Let $X$ and $Y$ be two standard normal distributions with correlation $-0.72$. Compute $E(3X+Y\mid X-Y=1)$.
My solution: Conditioning on $X-Y=1$, we have $E(3X+Y\mid X-Y=1) = E(4Y+3\mid X-Y=1) = 3+4E(Y\mid X-Y=1) = 3$.
(1) Is my solution correct? My intuition is that the conditional density of $Y$ remains symmetric about 0 conditioning on $X-Y=1$.
(2) How to solve $E(Y\mid X-Y=1)$ more rigorously?
Thank you, guys!
On
Unfortunately, $$\operatorname{E}[Y \mid X-Y = 1] \ne 0.$$ You can see this if you look at this picture:
Here, the ellipses represent curves of constant bivariate density, and the blue line is the equation $X - Y = 1$. Consequently, along this line, the density is symmetric about $X + Y = 0$, which means that the expected value of $Y$ given that $X - Y = 1$ is $-1/2$, not $0$.

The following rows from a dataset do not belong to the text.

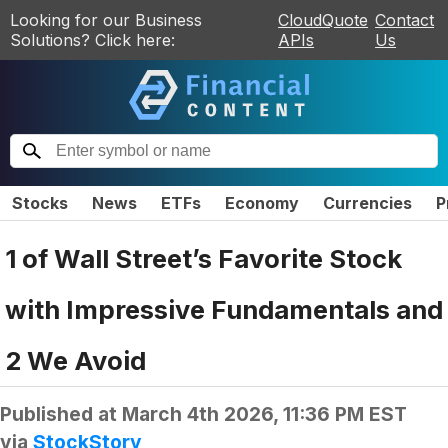
Looking for our Business
CloudQuote
Contact
Solutions? Click here:
APIs
Us
Stocks
News
ETFs
Economy
Currencies
P
1 of Wall Street’s Favorite Stock
with Impressive Fundamentals and
2 We Avoid
Published at
March 4th 2026, 11:36 PM EST
via
StockStory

A hint for your question (2): Define variables $U:=X+Y$ and $V:=X-Y$. Check that $\operatorname{Cov}(U,V)=0$. Since $U$ and $V$ are jointly Gaussian, a covariance of zero implies that $U$ and $V$ are independent. Now express $E(Y\mid X-Y)$ in terms of $U$ and $V$: $$E(Y\mid X-Y)=E\left(\textstyle\frac12(U-V)\mid V\right)$$ Simplifying the RHS will yield an expression in terms of $U$ and $V$, which you can re-express in terms of $X$ and $Y$.